==== Records for this exercise ====
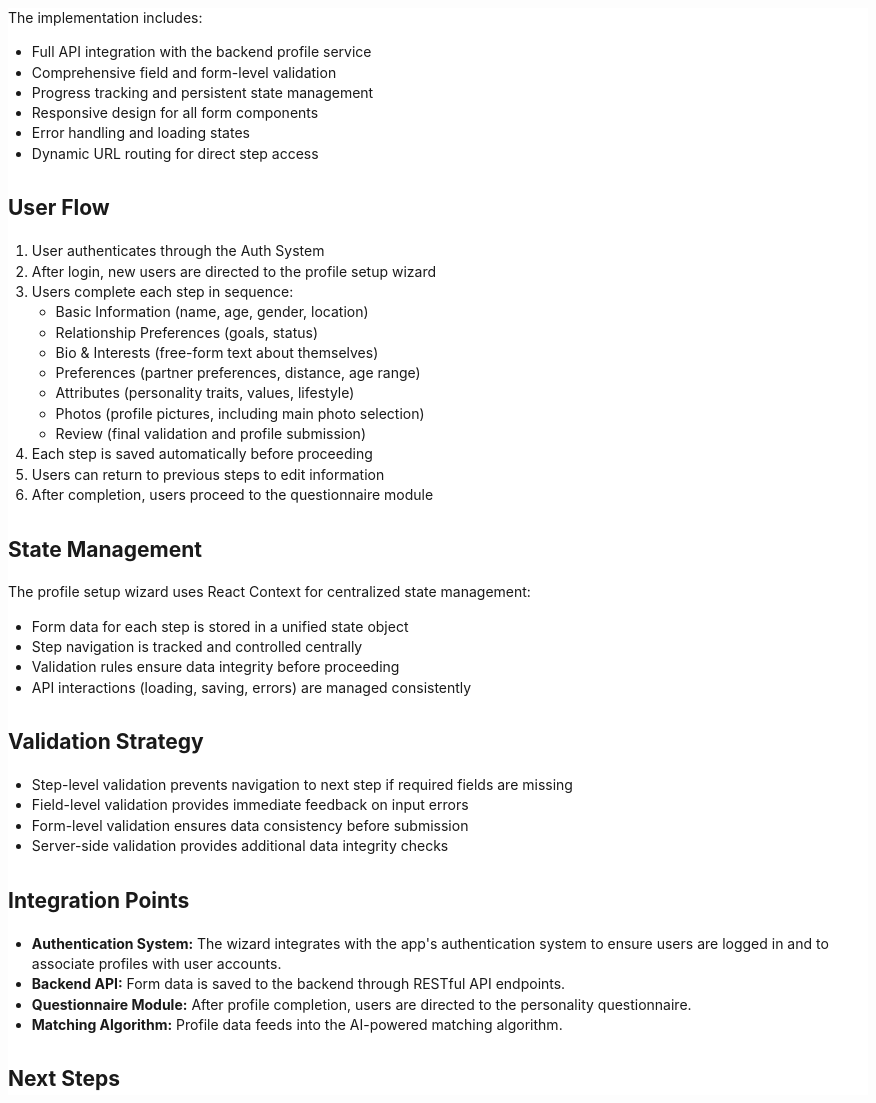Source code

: The implementation includes:
- Full API integration with the backend profile service
- Comprehensive field and form-level validation
- Progress tracking and persistent state management
- Responsive design for all form components
- Error handling and loading states
- Dynamic URL routing for direct step access

## User Flow

1. User authenticates through the Auth System
2. After login, new users are directed to the profile setup wizard
3. Users complete each step in sequence:
   - Basic Information (name, age, gender, location)
   - Relationship Preferences (goals, status)
   - Bio & Interests (free-form text about themselves)
   - Preferences (partner preferences, distance, age range)
   - Attributes (personality traits, values, lifestyle)
   - Photos (profile pictures, including main photo selection)
   - Review (final validation and profile submission)
4. Each step is saved automatically before proceeding
5. Users can return to previous steps to edit information
6. After completion, users proceed to the questionnaire module

## State Management

The profile setup wizard uses React Context for centralized state management:
- Form data for each step is stored in a unified state object
- Step navigation is tracked and controlled centrally
- Validation rules ensure data integrity before proceeding
- API interactions (loading, saving, errors) are managed consistently

## Validation Strategy

- Step-level validation prevents navigation to next step if required fields are missing
- Field-level validation provides immediate feedback on input errors
- Form-level validation ensures data consistency before submission
- Server-side validation provides additional data integrity checks

## Integration Points

- **Authentication System:** The wizard integrates with the app's authentication system to ensure users are logged in and to associate profiles with user accounts.
- **Backend API:** Form data is saved to the backend through RESTful API endpoints.
- **Questionnaire Module:** After profile completion, users are directed to the personality questionnaire.
- **Matching Algorithm:** Profile data feeds into the AI-powered matching algorithm.

## Next Steps
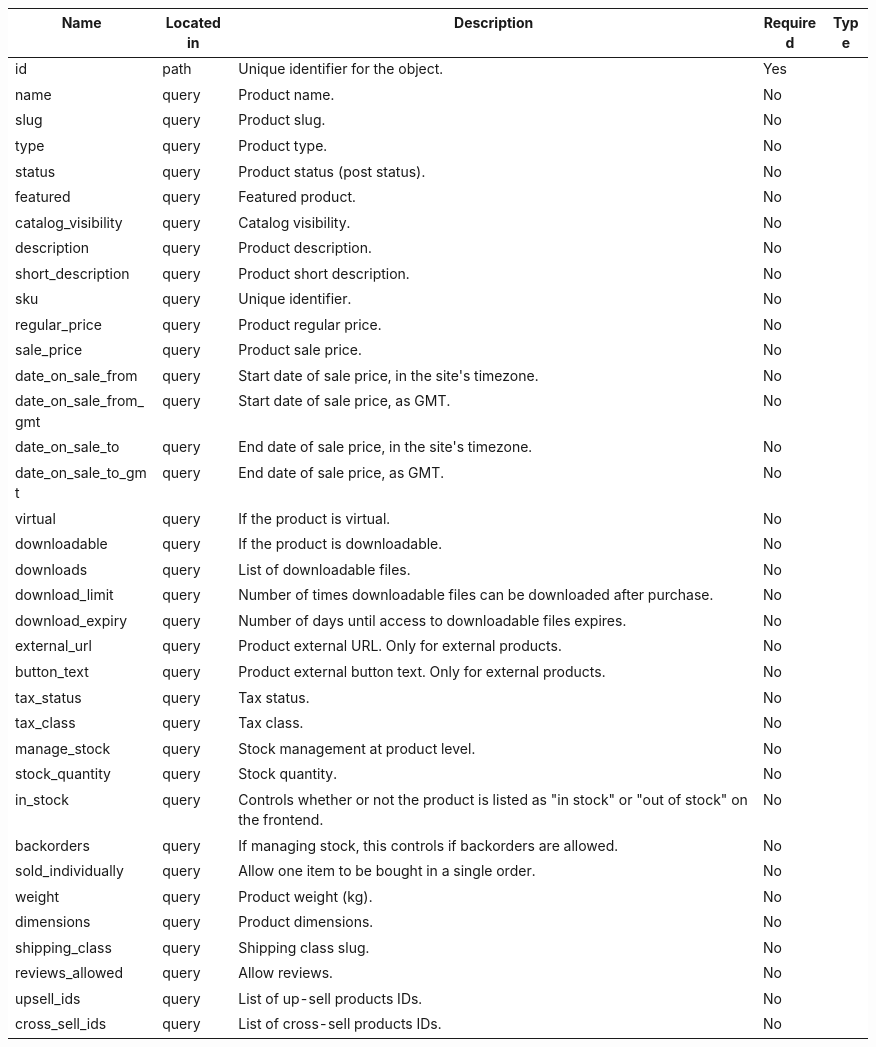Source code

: | Name | Located in | Description | Required | Type |
| ---- | ---------- | ----------- | -------- | ---- |
| id | path | Unique identifier for the object. | Yes |  |
| name | query | Product name. | No |  |
| slug | query | Product slug. | No |  |
| type | query | Product type. | No |  |
| status | query | Product status (post status). | No |  |
| featured | query | Featured product. | No |  |
| catalog_visibility | query | Catalog visibility. | No |  |
| description | query | Product description. | No |  |
| short_description | query | Product short description. | No |  |
| sku | query | Unique identifier. | No |  |
| regular_price | query | Product regular price. | No |  |
| sale_price | query | Product sale price. | No |  |
| date_on_sale_from | query | Start date of sale price, in the site's timezone. | No |  |
| date_on_sale_from_gmt | query | Start date of sale price, as GMT. | No |  |
| date_on_sale_to | query | End date of sale price, in the site's timezone. | No |  |
| date_on_sale_to_gmt | query | End date of sale price, as GMT. | No |  |
| virtual | query | If the product is virtual. | No |  |
| downloadable | query | If the product is downloadable. | No |  |
| downloads | query | List of downloadable files. | No |  |
| download_limit | query | Number of times downloadable files can be downloaded after purchase. | No |  |
| download_expiry | query | Number of days until access to downloadable files expires. | No |  |
| external_url | query | Product external URL. Only for external products. | No |  |
| button_text | query | Product external button text. Only for external products. | No |  |
| tax_status | query | Tax status. | No |  |
| tax_class | query | Tax class. | No |  |
| manage_stock | query | Stock management at product level. | No |  |
| stock_quantity | query | Stock quantity. | No |  |
| in_stock | query | Controls whether or not the product is listed as "in stock" or "out of stock" on the frontend. | No |  |
| backorders | query | If managing stock, this controls if backorders are allowed. | No |  |
| sold_individually | query | Allow one item to be bought in a single order. | No |  |
| weight | query | Product weight (kg). | No |  |
| dimensions | query | Product dimensions. | No |  |
| shipping_class | query | Shipping class slug. | No |  |
| reviews_allowed | query | Allow reviews. | No |  |
| upsell_ids | query | List of up-sell products IDs. | No |  |
| cross_sell_ids | query | List of cross-sell products IDs. | No |  |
====
- What you need to do: What is the number of lines in the records that hold the word "errors"? Answer with that number only.

- Worked solution: 2